All of these major and minor scandals bespeak a lawlessness that has become rampant under the present administration but they are similar to crimes and misdemeanors that besmirch the records of dozens of past administrations. Corruption, both major and minor, is endemic to American democracy. All of this reveals a deadly amalgam of criminality and incompetence, which, particularly since the Gilded Age and right through the so-called Progressive Era, has been a characteristic of American life. For four decades, from the 1920s to the end of the '50s, crime was better organized in America than politics and the two streams were constantly intersecting.

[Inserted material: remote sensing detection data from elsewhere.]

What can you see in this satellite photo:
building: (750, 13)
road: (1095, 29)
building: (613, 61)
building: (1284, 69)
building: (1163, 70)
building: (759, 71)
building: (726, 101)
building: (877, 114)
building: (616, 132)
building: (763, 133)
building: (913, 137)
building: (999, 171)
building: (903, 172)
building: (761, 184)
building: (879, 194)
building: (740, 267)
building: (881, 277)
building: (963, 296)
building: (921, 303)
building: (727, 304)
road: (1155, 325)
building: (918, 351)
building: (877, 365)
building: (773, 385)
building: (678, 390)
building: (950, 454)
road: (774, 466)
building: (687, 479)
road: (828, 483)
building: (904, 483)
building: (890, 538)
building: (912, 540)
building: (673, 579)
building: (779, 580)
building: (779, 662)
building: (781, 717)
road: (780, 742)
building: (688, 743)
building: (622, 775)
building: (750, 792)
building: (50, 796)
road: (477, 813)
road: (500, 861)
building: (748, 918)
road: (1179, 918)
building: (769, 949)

Perhaps enlightened politics -- a genuine paradigm shift -- can change things; one always hopes that will be the case, but more often than not, one is drawn to the conclusion that it is the emanations of American democracy -- the way its governors and government affect the psyche of the population -- that accounts for the malaise. And if that is the root of the problem, it is political in a far more profound sense of that word, and not something that can be cured by exchanging one elected official with another. It is a pathology that has to be analyzed beyond its obvious topography. One has to try to discover what it is in the very gut of American democracy that is causing these ailments, and to realize that obvious causes -- government, mass-media, religiosity, racism, consumerism, class warfare, the breakdown of families, inferior education, the rise of egocentricity, the disappearance of empathy -- in themselves are only little scraps of evidence that point to a fundamental fault at the very heart of the Weltanschauung in which we live.